# Brief
Begin with the first line of the entries below and reproduce each line exactly, ending with the line that holds "Riverbed Certified Solutions Professional - Network".

Dataset entries
=====

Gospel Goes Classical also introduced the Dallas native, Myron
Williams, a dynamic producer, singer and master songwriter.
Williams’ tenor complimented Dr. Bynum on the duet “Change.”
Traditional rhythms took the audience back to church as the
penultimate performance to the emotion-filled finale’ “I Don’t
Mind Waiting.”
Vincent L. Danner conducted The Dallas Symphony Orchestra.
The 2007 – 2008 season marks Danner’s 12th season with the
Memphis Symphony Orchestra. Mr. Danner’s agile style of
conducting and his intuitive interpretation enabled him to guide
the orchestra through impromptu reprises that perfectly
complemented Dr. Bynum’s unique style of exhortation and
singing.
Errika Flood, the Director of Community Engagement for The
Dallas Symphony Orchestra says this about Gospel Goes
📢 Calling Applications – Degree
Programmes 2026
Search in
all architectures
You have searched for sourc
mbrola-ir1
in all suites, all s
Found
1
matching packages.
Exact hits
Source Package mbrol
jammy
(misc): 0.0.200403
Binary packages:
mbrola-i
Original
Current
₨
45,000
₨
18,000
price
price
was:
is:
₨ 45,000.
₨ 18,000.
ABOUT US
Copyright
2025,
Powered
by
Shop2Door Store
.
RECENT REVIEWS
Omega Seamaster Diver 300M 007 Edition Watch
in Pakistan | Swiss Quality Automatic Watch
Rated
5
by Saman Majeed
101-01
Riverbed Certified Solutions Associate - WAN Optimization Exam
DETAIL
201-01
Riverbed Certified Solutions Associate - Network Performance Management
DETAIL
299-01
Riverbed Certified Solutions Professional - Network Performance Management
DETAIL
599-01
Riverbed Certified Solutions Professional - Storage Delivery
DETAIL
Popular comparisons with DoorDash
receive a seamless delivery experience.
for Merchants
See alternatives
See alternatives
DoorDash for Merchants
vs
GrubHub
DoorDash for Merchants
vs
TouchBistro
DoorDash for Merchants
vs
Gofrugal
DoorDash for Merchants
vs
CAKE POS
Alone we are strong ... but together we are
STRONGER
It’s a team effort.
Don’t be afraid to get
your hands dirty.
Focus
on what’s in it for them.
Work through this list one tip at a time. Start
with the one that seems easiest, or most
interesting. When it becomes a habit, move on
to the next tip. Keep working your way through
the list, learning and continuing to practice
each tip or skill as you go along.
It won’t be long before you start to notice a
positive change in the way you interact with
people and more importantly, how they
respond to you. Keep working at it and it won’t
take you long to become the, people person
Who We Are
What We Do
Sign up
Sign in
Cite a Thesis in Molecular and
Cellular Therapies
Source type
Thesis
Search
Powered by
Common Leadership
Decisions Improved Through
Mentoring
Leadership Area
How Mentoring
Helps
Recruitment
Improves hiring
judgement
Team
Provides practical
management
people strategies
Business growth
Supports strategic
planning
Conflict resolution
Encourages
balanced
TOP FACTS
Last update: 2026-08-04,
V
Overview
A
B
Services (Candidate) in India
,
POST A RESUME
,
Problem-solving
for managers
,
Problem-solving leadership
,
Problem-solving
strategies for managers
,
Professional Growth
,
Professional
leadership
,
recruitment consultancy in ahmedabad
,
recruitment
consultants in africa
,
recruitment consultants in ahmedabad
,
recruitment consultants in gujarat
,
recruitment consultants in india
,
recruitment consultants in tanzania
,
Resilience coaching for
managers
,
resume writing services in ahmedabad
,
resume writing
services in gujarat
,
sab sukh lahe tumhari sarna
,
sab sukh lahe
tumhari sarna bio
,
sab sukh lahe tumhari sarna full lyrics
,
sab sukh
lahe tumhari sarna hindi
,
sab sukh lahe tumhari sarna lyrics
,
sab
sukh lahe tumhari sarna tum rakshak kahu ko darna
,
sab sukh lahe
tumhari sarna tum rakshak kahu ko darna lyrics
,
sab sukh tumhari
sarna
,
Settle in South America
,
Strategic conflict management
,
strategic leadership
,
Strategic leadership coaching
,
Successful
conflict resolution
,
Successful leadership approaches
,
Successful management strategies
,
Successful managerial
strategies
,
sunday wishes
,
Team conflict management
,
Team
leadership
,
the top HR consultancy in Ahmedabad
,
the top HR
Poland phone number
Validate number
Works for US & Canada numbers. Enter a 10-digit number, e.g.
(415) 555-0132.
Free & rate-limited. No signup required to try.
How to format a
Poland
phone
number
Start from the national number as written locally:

=====

# Solution to this task
Gospel Goes Classical also introduced the Dallas native, Myron
Williams, a dynamic producer, singer and master songwriter.
Williams’ tenor complimented Dr. Bynum on the duet “Change.”
Traditional rhythms took the audience back to church as the
penultimate performance to the emotion-filled finale’ “I Don’t
Mind Waiting.”
Vincent L. Danner conducted The Dallas Symphony Orchestra.
The 2007 – 2008 season marks Danner’s 12th season with the
Memphis Symphony Orchestra. Mr. Danner’s agile style of
conducting and his intuitive interpretation enabled him to guide
the orchestra through impromptu reprises that perfectly
complemented Dr. Bynum’s unique style of exhortation and
singing.
Errika Flood, the Director of Community Engagement for The
Dallas Symphony Orchestra says this about Gospel Goes
📢 Calling Applications – Degree
Programmes 2026
Search in
all architectures
You have searched for sourc
mbrola-ir1
in all suites, all s
Found
1
matching packages.
Exact hits
Source Package mbrol
jammy
(misc): 0.0.200403
Binary packages:
mbrola-i
Original
Current
₨
45,000
₨
18,000
price
price
was:
is:
₨ 45,000.
₨ 18,000.
ABOUT US
Copyright
2025,
Powered
by
Shop2Door Store
.
RECENT REVIEWS
Omega Seamaster Diver 300M 007 Edition Watch
in Pakistan | Swiss Quality Automatic Watch
Rated
5
by Saman Majeed
101-01
Riverbed Certified Solutions Associate - WAN Optimization Exam
DETAIL
201-01
Riverbed Certified Solutions Associate - Network Performance Management
DETAIL
299-01
Riverbed Certified Solutions Professional - Network Performance Management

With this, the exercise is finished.